Work required -
Please count the lines in the entries below that contain the string "turbulentnog", where case counts, and give only that number.

Start of Block

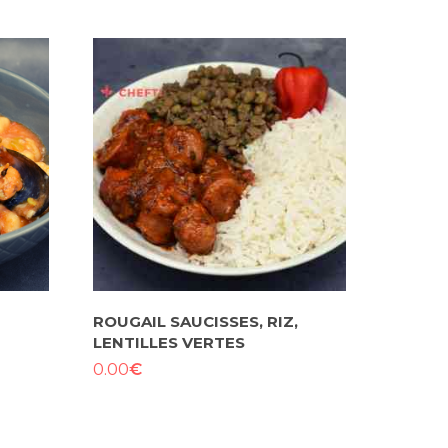
ROUGAIL SAUCISSES, RIZ,
LENTILLES VERTES
€
0.00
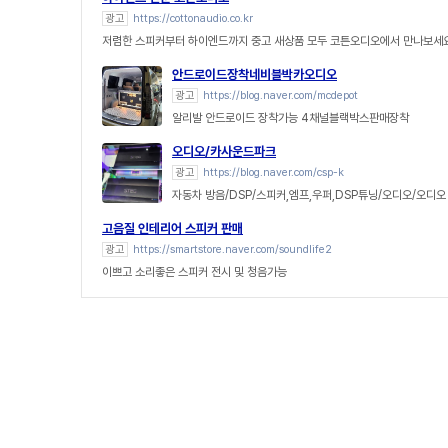
광고
https://cottonaudio.co.kr
저렴한 스피커부터 하이엔드까지 중고 새상품 모두 코튼오디오에서 만나보세요
안드로이드장착네비블박카오디오
광고
https://blog.naver.com/mcdepot
알리발 안드로이드 장착가능 4채널블랙박스판매장착
오디오/카사운드파크
광고
https://blog.naver.com/csp-k
자동차 방음/DSP/스피커,엠프,우퍼,DSP튜닝/오디오/오디오
고음질 인테리어 스피커 판매
광고
https://smartstore.naver.com/soundlife2
이쁘고 소리좋은 스피커 전시 및 청음가능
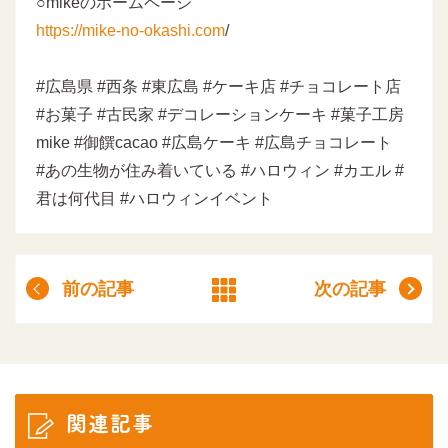
○mikeのホームページ
https://mike-no-okashi.com
/
#広島県 #西条 #東広島 #ケーキ店 #チョコレート店
#お菓子 #古民家 #デコレーションケーキ #菓子工房
mike #御饌cacao #広島ケーキ #広島チョコレート
#あの生物が住み着いている #ハロウィン #カエル #
君は何代目 #ハロウィンイベント
前の記事
次の記事
関連記事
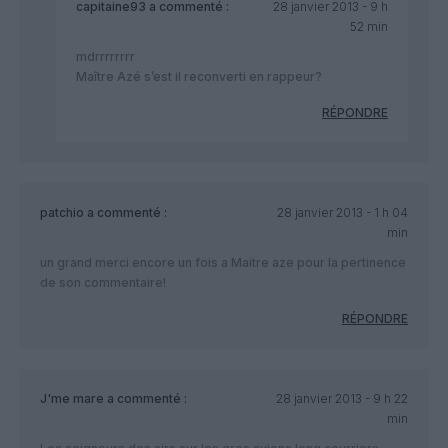
capitaine93
a commenté :
28 janvier 2013 - 9 h
52 min
mdrrrrrrrr
Maître Azé s’est il reconverti en rappeur?
RÉPONDRE
patchio
a commenté :
28 janvier 2013 - 1 h 04
min
un grand merci encore un fois a Maitre aze pour la pertinence
de son commentaire!
RÉPONDRE
J'me mare
a commenté :
28 janvier 2013 - 9 h 22
min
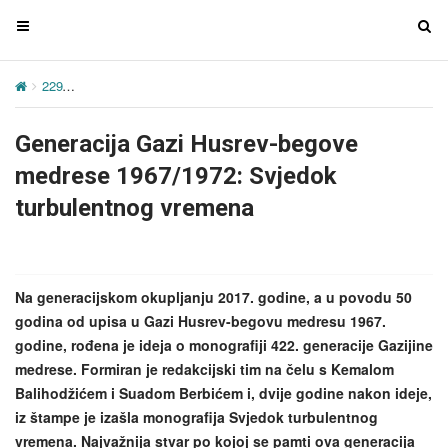
T
T
o
o
g
g
229
Generacija Gazi Husrev-begove medrese 1967/1972: Svjedok t
g
g
l
l
Generacija Gazi Husrev-begove
e
e
n
n
medrese 1967/1972: Svjedok
a
a
turbulentnog vremena
v
v
i
i
g
g
a
a
Na generacijskom okupljanju 2017. godine, a u povodu 50
t
t
godina od upisa u Gazi Husrev-begovu medresu 1967.
i
i
godine, rođena je ideja o monografiji 422. generacije Gazijine
o
o
medrese. Formiran je redakcijski tim na čelu s Kemalom
n
n
Balihodžićem i Suadom Berbićem i, dvije godine nakon ideje,
iz štampe je izašla monografija Svjedok turbulentnog
vremena. Najvažnija stvar po kojoj se pamti ova generacija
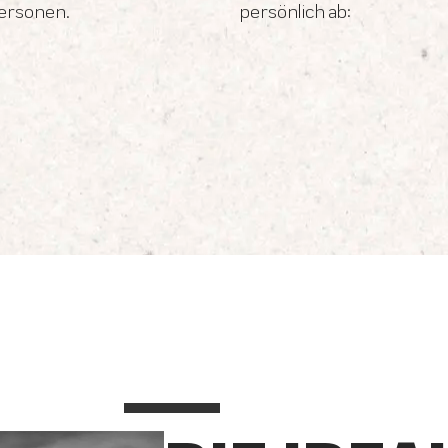
personen.
persönlich ab:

End of Block

Solution -
2